Jadi Misalnya, kaya dan miskin. Kata kaya dan kata miskin bersifat relatif. Karena tingkat satuannya tidak diketahui, atau seberapa kaya orang itu atau seberapa miskin orang itu. Itu semua bersifat relatif, tergantung situasi dan kondisi dan sikap serta pandangan manusianya sendiri. Misalnya, orang yang bekerja pada bulan pertama berpenghasilan 10 juta kemudian di bulan depannya dia berpenghasilan kurang dari 1 juta. Dengan begitu dia merasa miskin dengan panghasilan sebesar bulan kedua, sebaliknya seorang miskin yang stiap harinya berpenghasilan seribu rupiah yang kemudian esok harinya ia berpenghasilan 5 ribu, dan dia pikir dia sudah kaya, atau agak kaya.
Jadi oposisi graduatif ini bersifat relatif karena sangat bergantung pada situasi dan kondisi, serta sikap dan pandangan manusia itu sendiri.
Kesimpulan
Dari penjelasan dan pencontohan diatas dapat di ampbil kesimpulan bahwa antonimi merupakan hubungan semantik antara dua buah satuan ujaran yang maknanya menyatakan kebalikan, pertentangan, kontras antara yang satu dengan yang lain.
Oposisi biner ini benar-benar oposisi yang bersifat mutlak. Setiap pasangannya tidak dapat diganti dengan kata lain selain dari kata pasangannya itu sendiri.
Oposisi taksonomi ini merupakan oposisi yang pempertentangkan kata-kata yang teramsuk dalam satu satuan kelompok, yang menyatakan satuan ukuran, satuan hitungan, satuan jenjang, dsb.
Oposisi tipe ini merupakan oposisi yang terjadi apabila kedua kata oposisi tersebut hadir kedua-duanya karena kata satu dengan kata yang saling saling melengkapi keoposisiannya dan merupakan sebuah kebalikan diantara kata-katanya.
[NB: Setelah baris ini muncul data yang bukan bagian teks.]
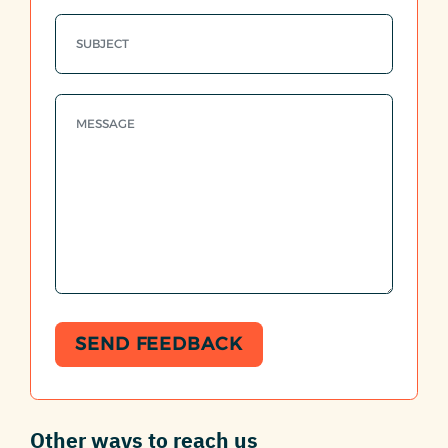
SEND FEEDBACK
Other ways to reach us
Oposisi graduatif ini bersifat relatif karena sangat bergantung pada situasi dan kondisi, serta sikap dan pandangan manusia itu sendiri.
Daftar Pustaka
Sukardi, Dkk, 1995. Antonimi dalam Bahasa Jawa. Jakarta. Departemen pendidikan dan kebudayaan
Chaer, Abdul, 2002. Pengantar Semantik Bahasa Indonesia. Jakarta. Rineka Cipta.
Chaer, Abdul, 2007. Linguistik Umum. Jakarta. Rineka Cipta.